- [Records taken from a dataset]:

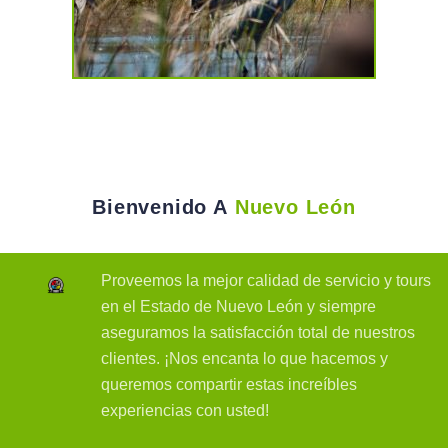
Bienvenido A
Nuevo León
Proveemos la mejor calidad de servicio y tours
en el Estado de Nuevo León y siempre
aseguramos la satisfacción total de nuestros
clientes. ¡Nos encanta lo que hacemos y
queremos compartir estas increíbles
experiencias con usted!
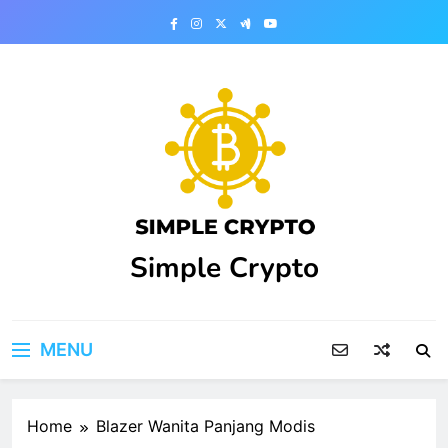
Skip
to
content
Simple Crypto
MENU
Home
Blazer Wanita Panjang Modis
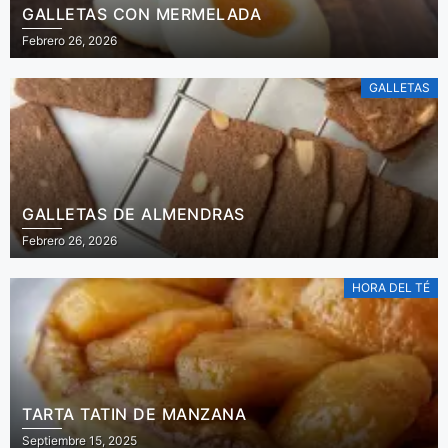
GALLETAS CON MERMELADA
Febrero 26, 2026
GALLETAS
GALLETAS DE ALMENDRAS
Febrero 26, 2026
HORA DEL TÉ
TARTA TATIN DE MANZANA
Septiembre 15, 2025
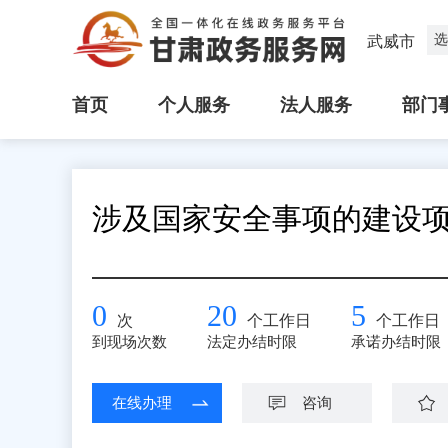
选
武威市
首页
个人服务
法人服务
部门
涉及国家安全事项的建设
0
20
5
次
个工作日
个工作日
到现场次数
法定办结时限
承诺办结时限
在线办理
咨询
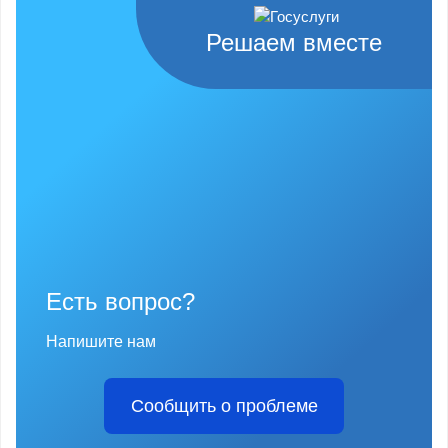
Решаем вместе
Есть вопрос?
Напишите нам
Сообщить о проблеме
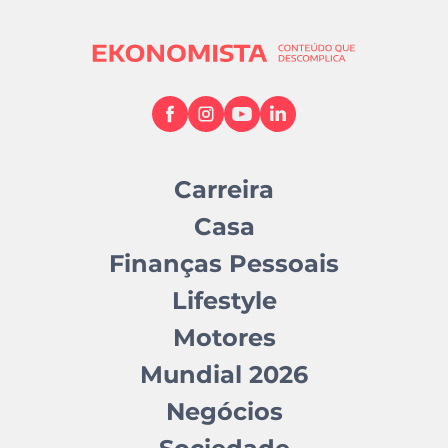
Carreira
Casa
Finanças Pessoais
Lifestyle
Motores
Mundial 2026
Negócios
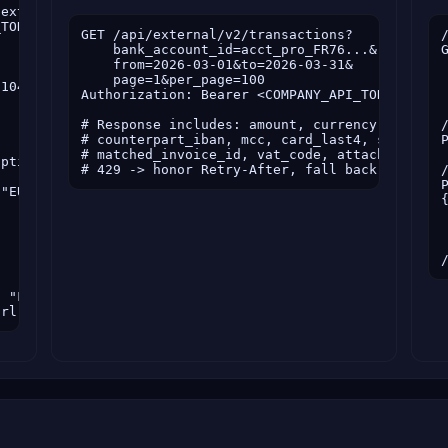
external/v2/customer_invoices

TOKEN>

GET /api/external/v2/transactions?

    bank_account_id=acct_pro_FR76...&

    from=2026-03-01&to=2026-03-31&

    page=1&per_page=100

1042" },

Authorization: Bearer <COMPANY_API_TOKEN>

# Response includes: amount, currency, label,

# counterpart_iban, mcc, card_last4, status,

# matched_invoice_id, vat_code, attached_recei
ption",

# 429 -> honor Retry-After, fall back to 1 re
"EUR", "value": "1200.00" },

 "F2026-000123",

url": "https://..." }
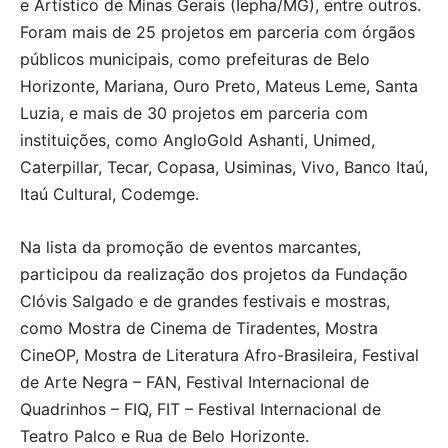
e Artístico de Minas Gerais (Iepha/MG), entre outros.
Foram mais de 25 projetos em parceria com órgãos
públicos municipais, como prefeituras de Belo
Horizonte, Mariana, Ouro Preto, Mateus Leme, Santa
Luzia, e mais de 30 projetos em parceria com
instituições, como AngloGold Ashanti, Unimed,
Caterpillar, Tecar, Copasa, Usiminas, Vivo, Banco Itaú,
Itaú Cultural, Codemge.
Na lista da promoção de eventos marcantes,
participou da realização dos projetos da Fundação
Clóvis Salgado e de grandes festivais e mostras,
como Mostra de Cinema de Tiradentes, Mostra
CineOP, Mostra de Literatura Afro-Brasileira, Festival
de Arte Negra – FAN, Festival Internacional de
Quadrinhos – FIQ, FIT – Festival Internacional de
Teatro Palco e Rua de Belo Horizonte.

- [Exercise brief]:
Transcribe each of the lines above verbatim, omitting the picture markers from the answer.

- [Solution to the problem]:
Bienvenido A
Nuevo León
Proveemos la mejor calidad de servicio y tours
en el Estado de Nuevo León y siempre
aseguramos la satisfacción total de nuestros
clientes. ¡Nos encanta lo que hacemos y
queremos compartir estas increíbles
experiencias con usted!
Skip
to
content
Simple Crypto
MENU
Home
Blazer Wanita Panjang Modis
GALLETAS CON MERMELADA
Febrero 26, 2026
GALLETAS
GALLETAS DE ALMENDRAS
Febrero 26, 2026
HORA DEL TÉ
TARTA TATIN DE MANZANA
Septiembre 15, 2025
选
武威市
首页
个人服务
法人服务
部门
涉及国家安全事项的建设
0
20
5
次
个工作日
个工作日
到现场次数
法定办结时限
承诺办结时限
在线办理
咨询
Решаем вместе
Есть вопрос?
Напишите нам
Сообщить о проблеме
Carreira
Casa
Finanças Pessoais
Lifestyle
Motores
Mundial 2026
Negócios
external/v2/customer_invoices

TOKEN>

GET /api/external/v2/transactions?

    bank_account_id=acct_pro_FR76...&

    from=2026-03-01&to=2026-03-31&

    page=1&per_page=100

1042" },

Authorization: Bearer <COMPANY_API_TOKEN>

# Response includes: amount, currency, label,

# counterpart_iban, mcc, card_last4, status,

# matched_invoice_id, vat_code, attached_recei
ption",

# 429 -> honor Retry-After, fall back to 1 re
"EUR", "value": "1200.00" },

 "F2026-000123",

url": "https://..." }
e Artístico de Minas Gerais (Iepha/MG), entre outros.
Foram mais de 25 projetos em parceria com órgãos
públicos municipais, como prefeituras de Belo
Horizonte, Mariana, Ouro Preto, Mateus Leme, Santa
Luzia, e mais de 30 projetos em parceria com
instituições, como AngloGold Ashanti, Unimed,
Caterpillar, Tecar, Copasa, Usiminas, Vivo, Banco Itaú,
Itaú Cultural, Codemge.
Na lista da promoção de eventos marcantes,
participou da realização dos projetos da Fundação
Clóvis Salgado e de grandes festivais e mostras,
como Mostra de Cinema de Tiradentes, Mostra
CineOP, Mostra de Literatura Afro-Brasileira, Festival
de Arte Negra – FAN, Festival Internacional de
Quadrinhos – FIQ, FIT – Festival Internacional de
Teatro Palco e Rua de Belo Horizonte.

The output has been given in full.